Animal rights activists have sought to ban certain practices of kosher slaughter. Those efforts have succeeded in Poland, Belgium, and Denmark. Similar efforts continue in other jurisdictions. The observant communities in those areas are forced to import kosher meat.

Jewish law generally opposes autopsies except in isolated cases, which has caused conflict with civil authorities. There have been many cases of conflict on that issue, most of which have been resolved by negotiation. The record of cases that actually went to court on the issue has been mixed.

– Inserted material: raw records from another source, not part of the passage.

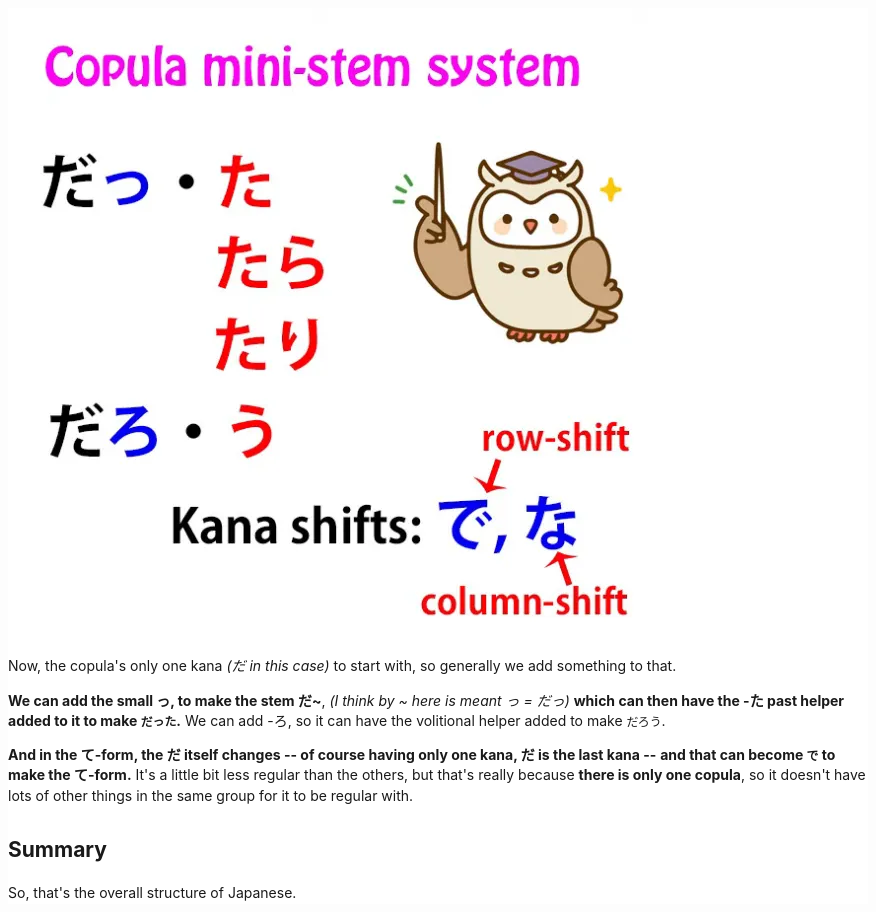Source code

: ![](media/image1066.webp)

Now, the copula's only one kana *(だ in this case)* to start with,
so generally we add something to that.

**We can add the small っ, to make the stem だ~**, *(I think by ~ here is meant っ = だっ)* **which can then have the -た past helper added to it to make <code>だった</code>.** We can add -ろ, so it can have the volitional helper added to make <code>だろう</code>.

**And in the て-form, the だ itself changes -- of course having only one kana, だ is the last kana --** **and that can become <code>で</code> to make the て-form.** It's a little bit less regular than the others, but that's really because **there is only one copula**, so it doesn't have lots of other things in the same group for it to be regular with.

## Summary

So, that's the overall structure of Japanese.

Since 1948, for the first time since the Hasmonean Dynasty, Jews have had civil authority over a sovereign state. Israel is a state for the Jews, in some respects, and a Jewish state in others. That is, Israeli civil law is independent of, but influenced by, Jewish religious law. And the two do come into frequent conflict, particularly in cases involving the ultra-orthodox population, which holds to very stringent views of religious law. Issues have arisen in areas of conversion, marriage, Shabbat observance, kashrut, gender-segregation, and military service, among others.

Israel is a secular state with a religious identity and so it is a laboratory of sorts for religious/secular conflict. As the state has matured and become increasingly integrated into the global community, civil law has increasingly become the controlling law of Israel. Shlomo Abramowitz in a 2020 paper titled “Limiting the Authority of the Country: Disobedience in the IDF” (Authority and Dissent in Jewish Life, Purdue University Press) used the 2005 evacuation of the settlements in Gaza as a case study in civil/religious conflict. The evacuation was a highly controversial issue, undertaken by the civil government of Ariel Sharon over the strenuous objection of the settler community and religious Zionists more generally. “Prominent religious Zionist rabbis called on the soldiers to refuse to take part in the evacuation,” (Abramowitz, p 183) on the basis that it was contrary to Jewish law. Ultimately only 63 soldiers refused to participate in the evacuation. That was partially a result of good personnel management by the IDF.

Abramowitz writes “In this conflict between the rabbis and the army, the rabbis lost.” (p 186) He cites the work of Eliezer Don-Yehiya and Charles Liebman (Civil Religion in Israel, Univ of California Press, 1983) in finding that “Religion keeps its total authority in some areas of life, but other areas are beyond its limits of responsibility.” (Abramowitz, p 168) And that is probably as good a general statement as we will find of the situation in Israel in all but the ultra-Orthodox communities. Religious law remains critical in religious matters, but it is not equipped to provide the legal needs of a modern, economically and technologically advanced state.

The Codes of Jewish law lay down principles and provide examples of application. The commentaries expand on and clarify those. The responsa literature addresses detail and can react as changing realities demand. But life moves fast today and the relationship between civil and religious law is far more complex and multi-faceted than it was at the time of Maimonides or of Joesph Karo. The Codes of Law that we have contain crucial general principles that should certainly guide our decisions and our actions. But in most situations, they can only inform, they cannot specify.